3. Februar 2025
03.Februar 2025
In der Weimarer Republik entstanden natürlich auch neue Wörter, die nicht aus der NS-Propaganda stammen. Wie heftig die Öffentlichkeit auf ein vermeintliches Nazivokabular reagiert, bekam die Sportmoderatorin Katrin Müller-Hohenstein im Jahr 2010 zu spüren. Damals verwendete sie die umgangssprachliche Wendung „innerer Reichsparteitag“. Es folgte eine Flut von Zuschauerprotesten. Gemeint war nur: eine große Genugtuung, ein Triumph. Der Ursprung dieser Formulierung ist nicht sicher geklärt. Sie soll wohl ab 1933 unter Studierenden entstanden sein, die sich über die pompöse Selbstdarstellung der Nazis amüsierten. Später ging sie dann in die Umgangssprache ein. Doch das wissen viele nicht.

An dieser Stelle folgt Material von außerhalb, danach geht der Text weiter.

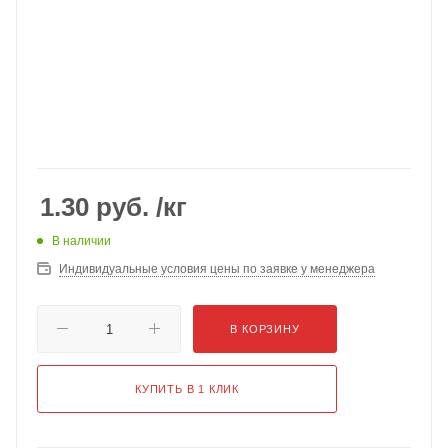
1.30
руб.
/кг
В наличии
Индивидуальные условия цены по заявке у менеджера
В КОРЗИНУ
КУПИТЬ В 1 КЛИК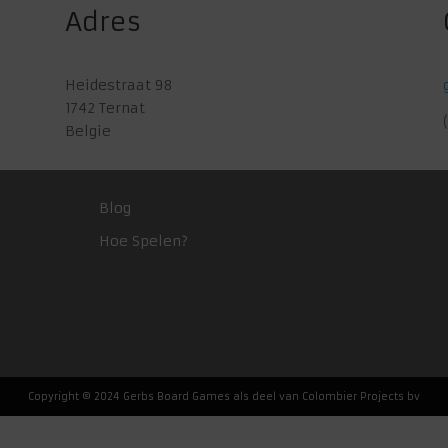
Adres
Heidestraat 98
1742 Ternat
Belgie
Blog
Hoe Spelen?
Copyright © 2024 Gerbs Board Games als deel van Colombier Projects bv
Nederlands
English
(
Engels
)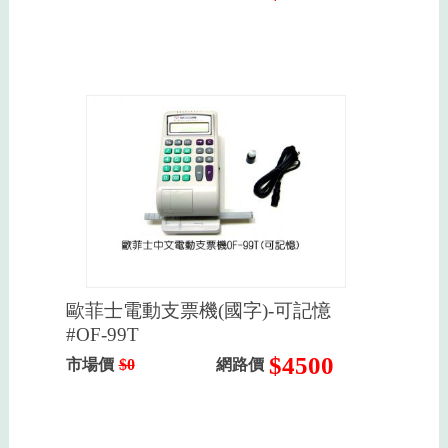
歐菲士電動支票機(國字)-可記憶
#OF-99T
$4500
市場價
$0
網路價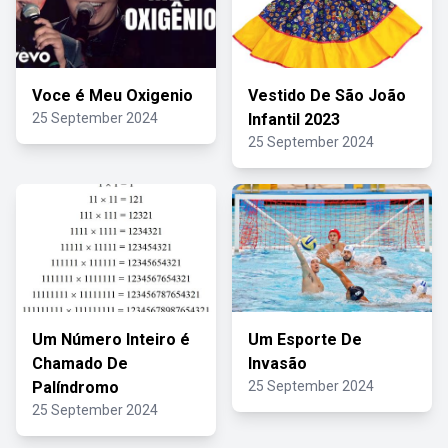
Voce é Meu Oxigenio
Vestido De São João
25 September 2024
Infantil 2023
25 September 2024
Um Número Inteiro é
Um Esporte De
Chamado De
Invasão
Palíndromo
25 September 2024
25 September 2024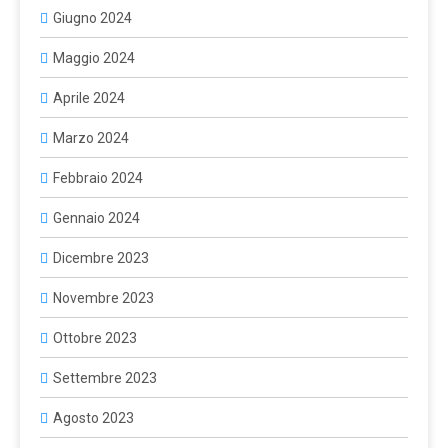
Giugno 2024
Maggio 2024
Aprile 2024
Marzo 2024
Febbraio 2024
Gennaio 2024
Dicembre 2023
Novembre 2023
Ottobre 2023
Settembre 2023
Agosto 2023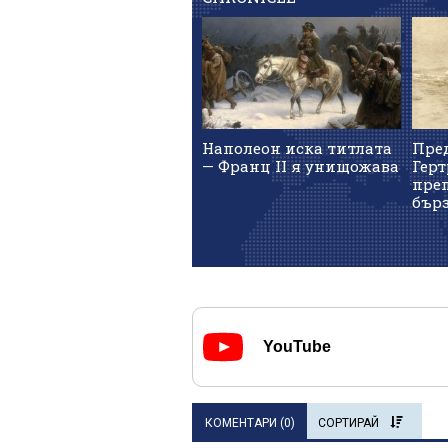
Наполеон иска титлата
Пред
— Франц II я унищожава
Герт
пре
бърз
YouTube
КОМЕНТАРИ (
0
)
СОРТИРАЙ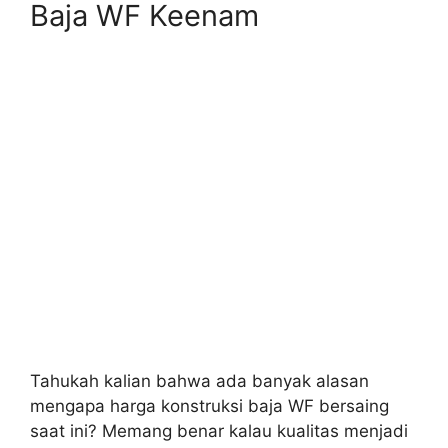
Baja WF Keenam
Tahukah kalian bahwa ada banyak alasan
mengapa harga konstruksi baja WF bersaing
saat ini? Memang benar kalau kualitas menjadi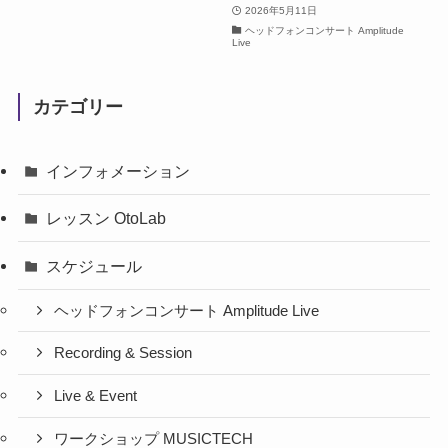
2026年5月11日
ヘッドフォンコンサート Amplitude
Live
カテゴリー
インフォメーション
レッスン OtoLab
スケジュール
ヘッドフォンコンサート Amplitude Live
Recording & Session
Live & Event
ワークショップ MUSICTECH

Für eine Buchpublikation sollte ich als Lektorin einmal ein Glossar von NS-Begriffen erarbeiten. Rasch stellte sich die Frage: Welche Wörter dürfen im Text als historische Begriffe vorkommen und welche müssen zur Kennzeichnung, dass man sie heute nicht mehr verwenden sollte, in Anführungszeichen gesetzt werden? Das war schwieriger als zunächst gedacht. Das „Reichstagsgebäude“ und das „Reichsministerium für Volksaufklärung und Propaganda“ beispielsweise hießen ja tatsächlich so. Eine Differenzierung ist sinnvoll: Zum einen haben die Nazis neue Wörter erfunden, zum Beispiel das Substantiv „Kulturschaffende“ oder das Verb „totkriegen“. Beide sind noch immer üblich. Zum anderen haben die Nazis bestehende Begriffe mit einer neuen Bedeutung versehen, zum Beispiel „Aktion“. Mit diesem Wort sollten laut Anweisung von Propagandaminister Joseph Goebbels zunächst die gewalttätigen Übergriffe auf die jüdische Bevölkerung 1938 bezeichnet werden. Später meinte „Aktion“ außerdem die Ermordung von Menschen mit Behinderung und die Räumung von Ghettos.
Bei „entartete Kunst“, „Rassenschande“, „Gleichschaltung“, „Reichskristallnacht“, „Drittes Reich“ oder „Entjudung“ beispielsweise ist es einfach, Anführungszeichen zu empfehlen, weil sie eindeutig auf die Nazipropaganda zurückgehen. Bei „Arier“ entscheidet der Zusammenhang, ob es ideologisch um „reinrassige“ Deutsche geht oder um das frühgeschichtliche Volk. So auch bei „Sonderbehandlung“: Entweder ist von einer Ermordung oder von einer Bevorzugung die Rede. Doch was tun mit Zweifelsfällen? Der Blick in den Duden lohnt sich immer, am besten online. Findet sich hier oder im Digitalen Wörterbuch der deutschen Sprache der Hinweis „Gebrauch nationalsozialistisch“, sollte das betreffende Wort in Anführungszeichen stehen.
Zitate aus der Nazipropaganda öffentlich zu verwenden, ohne sie als solche kenntlich zu machen, ist eine Straftat. Gerichte entscheiden darüber, ob jemand offiziell als „Nazi“ bezeichnet werden darf. Auch die Verbreitung der ehemaligen Parole der Nazis „Alles für Deutschland!“ ist beispielsweise strafbar.
Der Sprach- und Literaturwissenschaftler Victor Klemperer (1881–1960) war der Erste, der die Sprache der Nationalsozialisten analysierte, und zwar als Zeitgenosse. Zurückgezogen und immer in Angst, entdeckt zu werden, verfasste er sein Buch „LTI – Lingua Tertii Imperii“ (Sprache des Dritten Reichs), das 1947 erschien – ein beeindruckendes Dokument seiner Zeit und inzwischen ein Standardwerk.
Henning Lobins Buch „Sprachkampf. Wie die Neue Rechte die deutsche Sprache instrumentalisiert“ von 2021 gibt einen wohltuend sachlichen Einblick, wie in der gegenwärtigen politischen Lage bestimmte Politiker in Deutschland die Sprache für ihre Zwecke einsetzen. Sehr empfehlenswert!